● What is expected
Quote exactly, and only, the lines of the material below from the line with "Rendered at 1500 by 844 pixels." through the line with "For every layout".

● Record set
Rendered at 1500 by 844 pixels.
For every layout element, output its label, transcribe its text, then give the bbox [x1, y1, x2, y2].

==

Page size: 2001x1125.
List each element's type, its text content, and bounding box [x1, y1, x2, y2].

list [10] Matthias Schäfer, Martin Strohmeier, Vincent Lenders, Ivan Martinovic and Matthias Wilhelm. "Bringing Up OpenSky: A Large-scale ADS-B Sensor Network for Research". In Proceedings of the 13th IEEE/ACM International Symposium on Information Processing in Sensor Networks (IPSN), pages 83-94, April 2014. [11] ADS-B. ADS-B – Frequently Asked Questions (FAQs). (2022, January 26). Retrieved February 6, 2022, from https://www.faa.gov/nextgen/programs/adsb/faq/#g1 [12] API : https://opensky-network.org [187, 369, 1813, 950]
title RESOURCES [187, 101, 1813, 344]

--

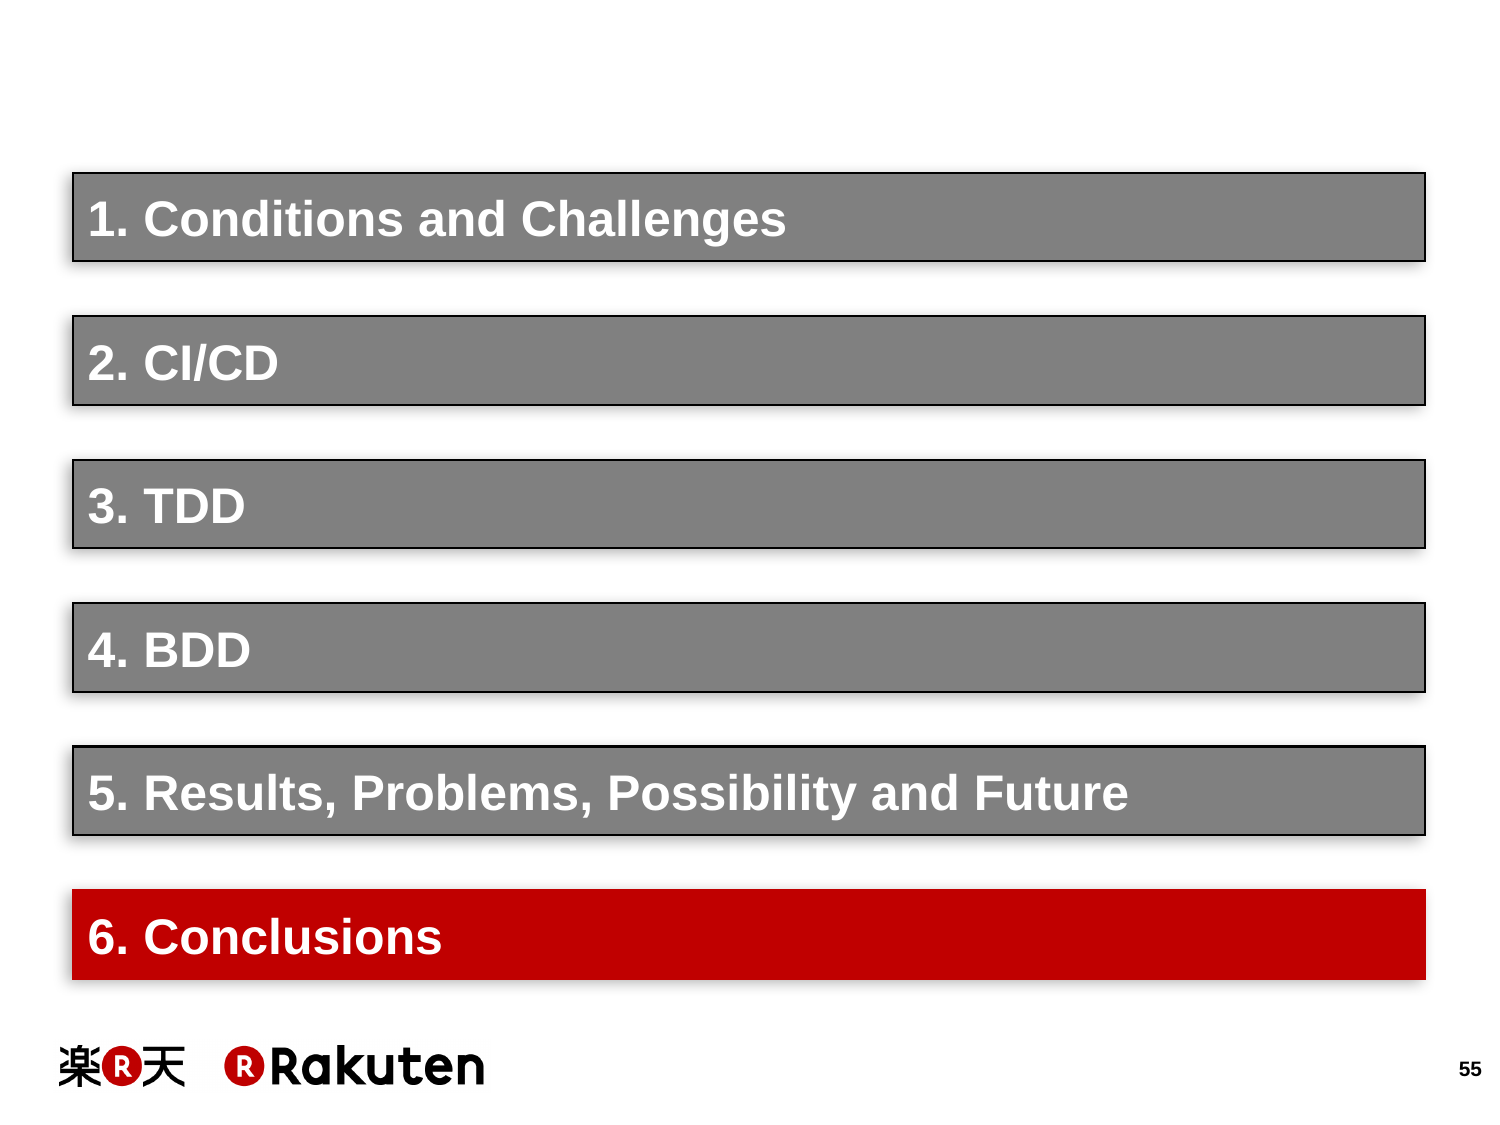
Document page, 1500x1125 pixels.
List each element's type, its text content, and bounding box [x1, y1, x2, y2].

● Problem solution
Rendered at 1500 by 844 pixels.
For every layout element, output its label, transcribe its text, then give the bbox [x1, y1, x2, y2].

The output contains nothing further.